For those in search of the exalted auteur aura that used to attach to names like Tarkovsky and Angelopoulos, there are two contenders to watch. One is Russia’s Andrey Zvyagintsev (The Return), whose Leviathan is reputedly his modern-day retelling of the Job story. The other is Turkey’s Nuri Bilge Ceylan whose Winter Sleep, shot in snowy conditions in Cappadocia, could well prove the most heavyweight entry in Competition – and not only because it’s the longest, at 196 minutes. Meanwhile, Japan’s Naomi Kawase offers this Competition’s sole Asian entry (Still the Water), while the reunion between Zhang Yimou and Gong Li (Coming Home) is in an out-of-competition slot.

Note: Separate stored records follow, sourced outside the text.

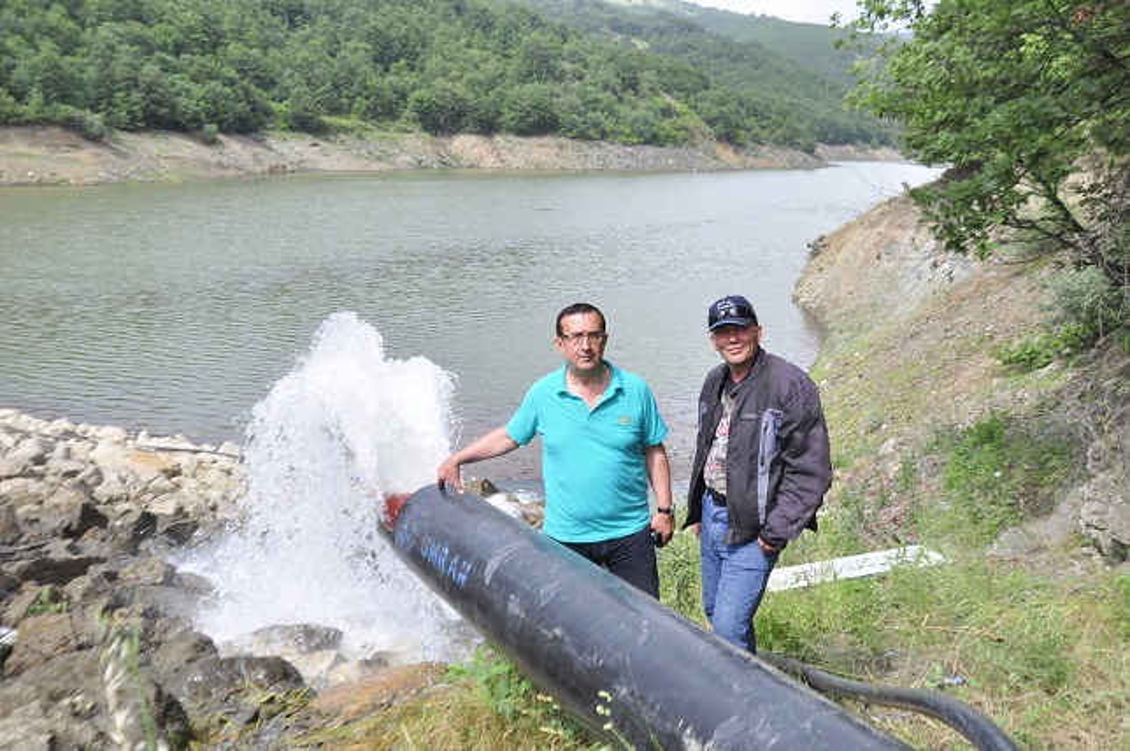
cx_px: 565
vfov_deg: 39.9
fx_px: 1035
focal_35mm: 33
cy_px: 376
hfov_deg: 57.3
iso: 320
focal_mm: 22
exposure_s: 1/400
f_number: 4.5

As for newer names, Italy’s Alice Rohrwacher (Corpo Celeste) makes her Competition debut with her second feature (Le meraviglie); precocious prodigy Dolan makes his with his fifth (at age 25!), Mommy; and the only real unknown is Argentina’s Damián Szifrón with Wild Stories. The Competition spotlight can be unfairly cruel to newcomers (ask Julia Leigh, director of 2011’s Sleeping Beauty), although it can create stars too; you can only wish Szifrón good luck and nerves of steel.
Possibly the Competition’s most political film will be Timbuktu, from Mauretanian-born director Abderrahmane Sissako – inspired by the stoning by Islamists of an unmarried couple in Mali – while two special screenings go to documentaries about current events, respectively in Ukraine (Sergei Loznitsa’s Maidan) and Syria (Ossama Mohammed’s Silvered Water, Syria Self-Portrait, which draws heavily on YouTube footage).

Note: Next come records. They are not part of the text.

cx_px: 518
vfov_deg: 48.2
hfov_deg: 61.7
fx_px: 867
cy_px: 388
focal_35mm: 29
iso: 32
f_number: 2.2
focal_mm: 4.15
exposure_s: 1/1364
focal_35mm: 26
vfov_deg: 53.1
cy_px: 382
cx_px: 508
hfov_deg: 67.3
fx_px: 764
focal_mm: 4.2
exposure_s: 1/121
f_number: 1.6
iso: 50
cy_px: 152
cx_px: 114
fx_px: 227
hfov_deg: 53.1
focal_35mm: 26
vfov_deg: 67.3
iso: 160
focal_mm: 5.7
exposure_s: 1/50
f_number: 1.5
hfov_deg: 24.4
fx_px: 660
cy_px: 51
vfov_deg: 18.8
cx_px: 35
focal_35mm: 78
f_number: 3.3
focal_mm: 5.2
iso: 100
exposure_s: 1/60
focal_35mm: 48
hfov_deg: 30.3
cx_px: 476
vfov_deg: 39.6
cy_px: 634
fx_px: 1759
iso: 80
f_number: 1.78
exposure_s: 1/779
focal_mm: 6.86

Un Certain Regard has plenty of familiar faces – Alonso, Amalric, Argento (Asia), de Heer, Ryan Gosling as director. It also has several esteemed names whose auteur stock is still maturing: Ruben Östlund, Jessica Hausner, Jaime Rosales.

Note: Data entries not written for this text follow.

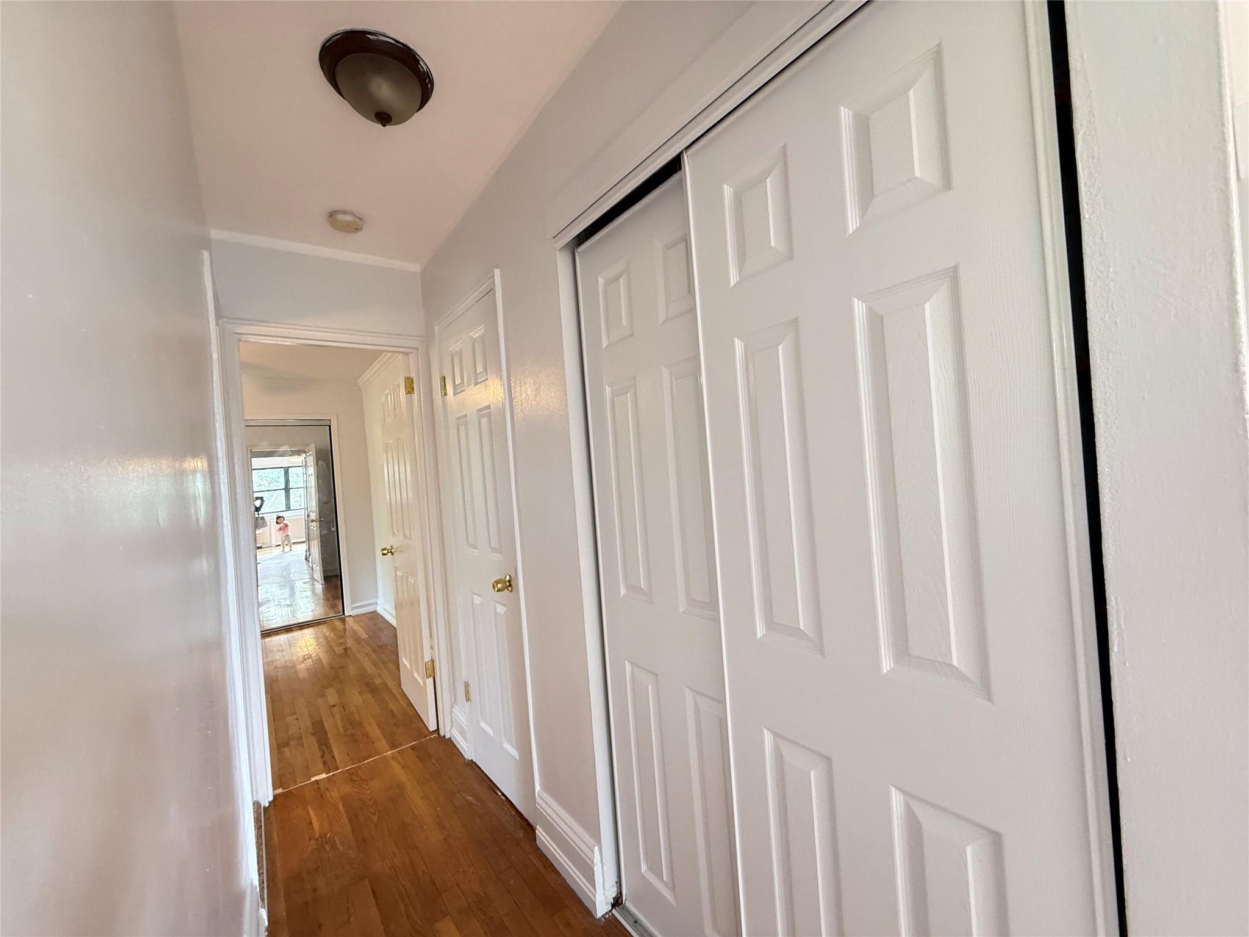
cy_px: 468
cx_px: 624
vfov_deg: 85.7
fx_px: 505
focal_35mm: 14
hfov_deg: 102.1
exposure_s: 1/60
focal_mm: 2.22
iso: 320
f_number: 2.2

But a fabled and elusive name to watch here is France’s Pascale Ferran, whose superb Lady Chatterley inexplicably failed to score on its UK release. Her long-awaited Bird People is about a stray American in Paris: Ferran has a reputation as a ‘director’s director’ (if not as a French female Terrence Malick), so this is one to keep an eye out for.
Apart from Loach and Leigh, it’s a significant year for UK talent. Andrew Hulme – best known as an editor, notably with Anton Corbijn – turns to directing with Snow in Paradise (screening in Un Certain Regard), while Directors’ Fortnight sees the comeback of John Boorman, with Queen and Country, as well as Daniel Wolfe’s Yorkshire-set thriller Catch Me Daddy and Matthew Warchus’s Pride.
Also in this section, watch out for L’il Quinquin (P’tit Quinquin), a comedy for TV by Bruno Dumont (yes, you read that right – a comedy). There’s also the indefatigable documentary maker Frederick Wiseman, this time exploring the National Gallery, and Damien Chazelle’s Sundance Grand Jury Prize winner Whiplash. If Chazelle’s feature is nearly as good as the teaser short I saw last autumn, expect it to be really something – and J.K. Simmons’s performance as a martinet jazz instructor should provide as galvanic a wake-up as anything in the fest.